Last Man really is Price’s finest hour. He portrays Morgan with a sadness and feeling of madness held at bay that he never was able to capture for any other character. Morgan becomes a reluctant Christ, desperate to save the world, if for no other reason than he doesn’t want to be alone any longer. Needing to kill the vampires not out of hate or rage any longer but out of necessity, and, truly, out of habit. He has nothing else to do. Why does he remain where the vampires know he lives? Why doesn’t he run? Because what is the point? In the end they will always be at him, always want him (again like Christ running from the Romans, what would the point be?), and to him it is better to live or die in the place he loves and has a connection to than to let them make him run.

The only modern films that come close to the feeling of despair that this film is able to create, the feeling that the world has ended are probably Romero’s Dead films and 28 Days Later, because both show a world that truly has ended, and those that remain must either flee or fight. Even Don Siegel’’s Invasion of the Body Snatchers doesn’t have the same power as Last Man, creating more a fear of the self and the other than it does of an empty world inhabited by ghosts and monsters. The film takes full advantage of the story as well, showing empty city streets, emptied suburbs. The world a vast graveyard. The world falling apart as the disease spreads, the streets filled again with death squads come to take families to their deaths.

The beauty of I Am Legend and Last Man On Earth is that there is so much going on, beneath the surface, behind the scenes, so much that speaks to the human experience, to what, who, and where we are, that these things make the novel and film transcend their genre trappings to become allegories for a fallen religious icon, and a fallen society.

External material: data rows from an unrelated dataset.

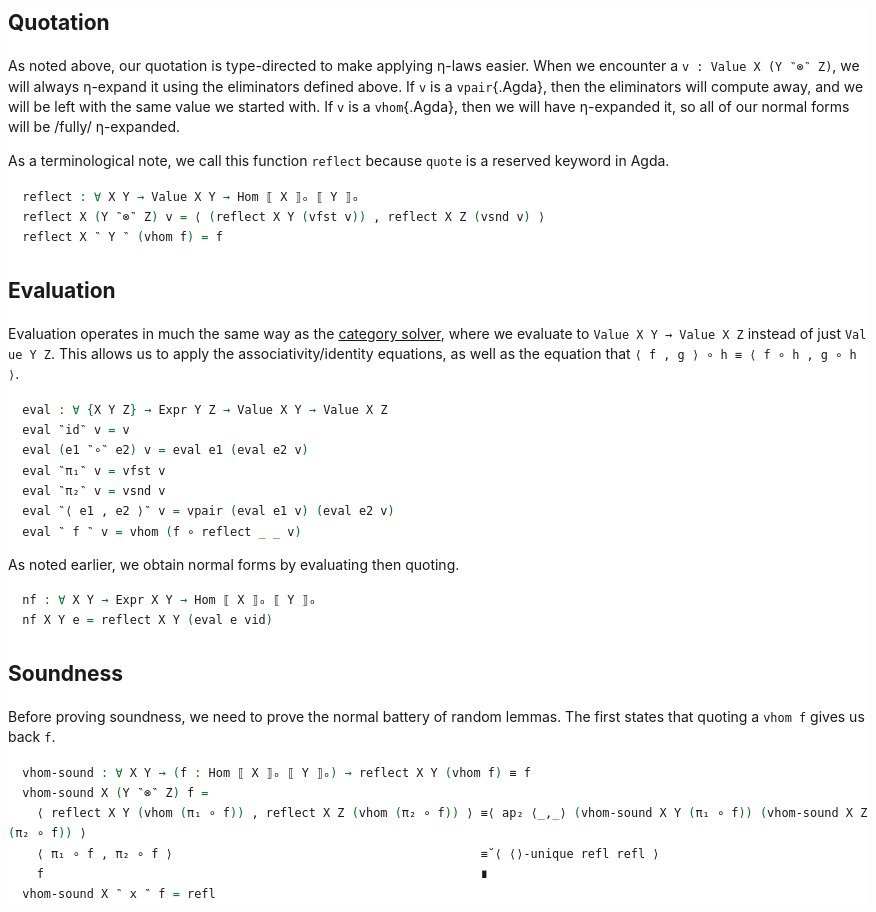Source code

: ## Quotation

As noted above, our quotation is type-directed to make applying η-laws
easier. When we encounter a `v : Value X (Y ‶⊗‶ Z)`, we will always
η-expand it using the eliminators defined above. If `v` is a
`vpair`{.Agda}, then the eliminators will compute away, and we will be
left with the same value we started with. If `v` is a `vhom`{.Agda},
then we will have η-expanded it, so all of our normal forms will be
/fully/ η-expanded.

As a terminological note, we call this function `reflect` because
`quote` is a reserved keyword in Agda.

```agda
  reflect : ∀ X Y → Value X Y → Hom ⟦ X ⟧ₒ ⟦ Y ⟧ₒ
  reflect X (Y ‶⊗‶ Z) v = ⟨ (reflect X Y (vfst v)) , reflect X Z (vsnd v) ⟩
  reflect X ‶ Y ‶ (vhom f) = f
```


## Evaluation

Evaluation operates in much the same way as the [category solver],
where we evaluate to `Value X Y → Value X Z` instead of just `Value Y Z`.
This allows us to apply the associativity/identity equations, as well
as the equation that `⟨ f , g ⟩ ∘ h ≡ ⟨ f ∘ h , g ∘ h ⟩`.

[category solver]: Cat.Solver.html

```agda
  eval : ∀ {X Y Z} → Expr Y Z → Value X Y → Value X Z
  eval ‶id‶ v = v
  eval (e1 ‶∘‶ e2) v = eval e1 (eval e2 v)
  eval ‶π₁‶ v = vfst v
  eval ‶π₂‶ v = vsnd v
  eval ‶⟨ e1 , e2 ⟩‶ v = vpair (eval e1 v) (eval e2 v)
  eval ‶ f ‶ v = vhom (f ∘ reflect _ _ v)
```

As noted earlier, we obtain normal forms by evaluating then quoting.

```agda
  nf : ∀ X Y → Expr X Y → Hom ⟦ X ⟧ₒ ⟦ Y ⟧ₒ
  nf X Y e = reflect X Y (eval e vid)
```

## Soundness

Before proving soundness, we need to prove the normal battery of random
lemmas. The first states that quoting a `vhom f` gives us back `f`.

```agda
  vhom-sound : ∀ X Y → (f : Hom ⟦ X ⟧ₒ ⟦ Y ⟧ₒ) → reflect X Y (vhom f) ≡ f
  vhom-sound X (Y ‶⊗‶ Z) f =
    ⟨ reflect X Y (vhom (π₁ ∘ f)) , reflect X Z (vhom (π₂ ∘ f)) ⟩ ≡⟨ ap₂ ⟨_,_⟩ (vhom-sound X Y (π₁ ∘ f)) (vhom-sound X Z (π₂ ∘ f)) ⟩
    ⟨ π₁ ∘ f , π₂ ∘ f ⟩                                           ≡˘⟨ ⟨⟩-unique refl refl ⟩
    f                                                             ∎
  vhom-sound X ‶ x ‶ f = refl
```


[^eta]: In our context, an η-law is something like `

Last Man On Earth is a brilliant film. Quiet and mournful, the film is a requiem for mankind, and as such, is beautiful. And in the end it isn’t so much a vampire film, a monster movie, as it is the movie about the last man on earth, and what it is to be the last of a doomed breed. The last dinosaur left to watch as Man takes its place at the head of the food chain. Price is wonderful in his role, and the film truly is a classic that deserves to be re-discovered. The Charlton Heston remake – Omega Man feels too much like a modern action movie, even pushing the Christ ideas so far as to all but ram them down your throat. It’s too much. Which is why I like Last Man so very much. Because in it, it’s the quiet, the peace that is deadly, the silence lurking like a thing, waiting to devour all that dare remain. A truly wonderful film.